The world’s largest plutonium separation complex, La Hague, France. Source: Wikimedia.
The world’s largest plutonium separation complex, La Hague, France. Source: Wikimedia.

August 9, 2022

The International Panel on Fissile Materials (IPFM), based at Princeton's Program on Global Security, has released the new report Banning Plutonium Separation. The report argues for ending all separation of plutonium from spent nuclear fuel, whether for nuclear weapons or for civilian purposes. The report is co-authored by Frank von Hippel and Masafumi Takubo, both members of IPFM. It builds on their book Plutonium: How Nuclear Power's Dream Fuel Became a Nightmare.

The report proposes that the still to be negotiated Fissile Material Cutoff Treaty (FMCT), endorsed by the UN General Assembly in 1993, which would ban the production of plutonium for nuclear weapons, should be broadened to include a ban on the production for plutonium for any use.

It details the economic and environmental costs of separating plutonium as a civilian reactor fuel and the danger that civilian separated plutonium could be diverted to nuclear weapons use.
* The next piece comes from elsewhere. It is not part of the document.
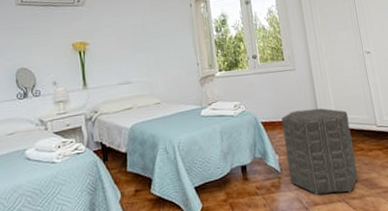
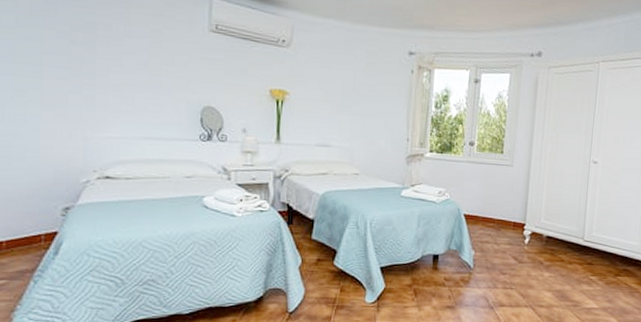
ottoman: present [281,108,358,195] -> none [481,209,557,300]

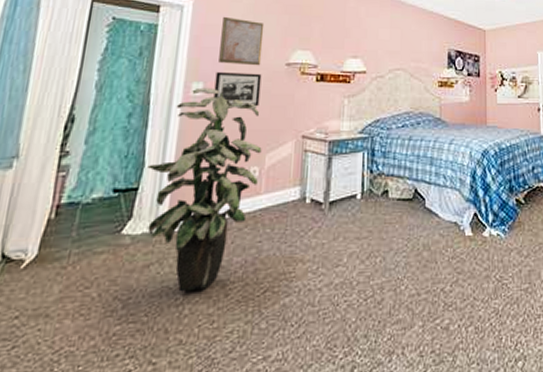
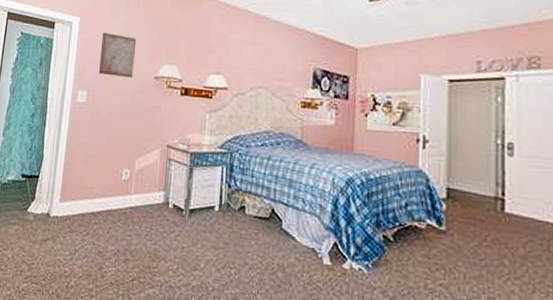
indoor plant: present [147,87,262,292] -> none [45,95,133,268]
picture frame: present [213,71,262,107] -> none [94,81,134,116]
It calls for accelerating the end of plutonium separation and international coordination on efforts to dispose of existing stocks.

The 2016 IPFM report Banning the Production of Highly Enriched Uranium makes an analogous case for ending all production of HEU and for including such a ban in an FMCT.

The report was presented as part of an IPFM panel at the covid-delayed 50th-anniversary Review Conference of the 1970 Non-Proliferation Treaty. The event on 9 August 2022 was the anniversary of the destruction in 1945 of the Japanese city of Nagasaki by a US plutonium-based nuclear bomb. The event was co-sponsored by the governments of Austria, Brazil, Canada, Germany, and Japan.

Frank von Hippel is a co-founder of the Program on Science and Global Security and founding co-chair of IPFM. Masafumi Takubo is a leading Japanese expert on nuclear-energy policy. Founded in January 2006, IPFM is an independent group of arms-control and nonproliferation experts from 17 countries, including nuclear weapon and non-nuclear weapon states.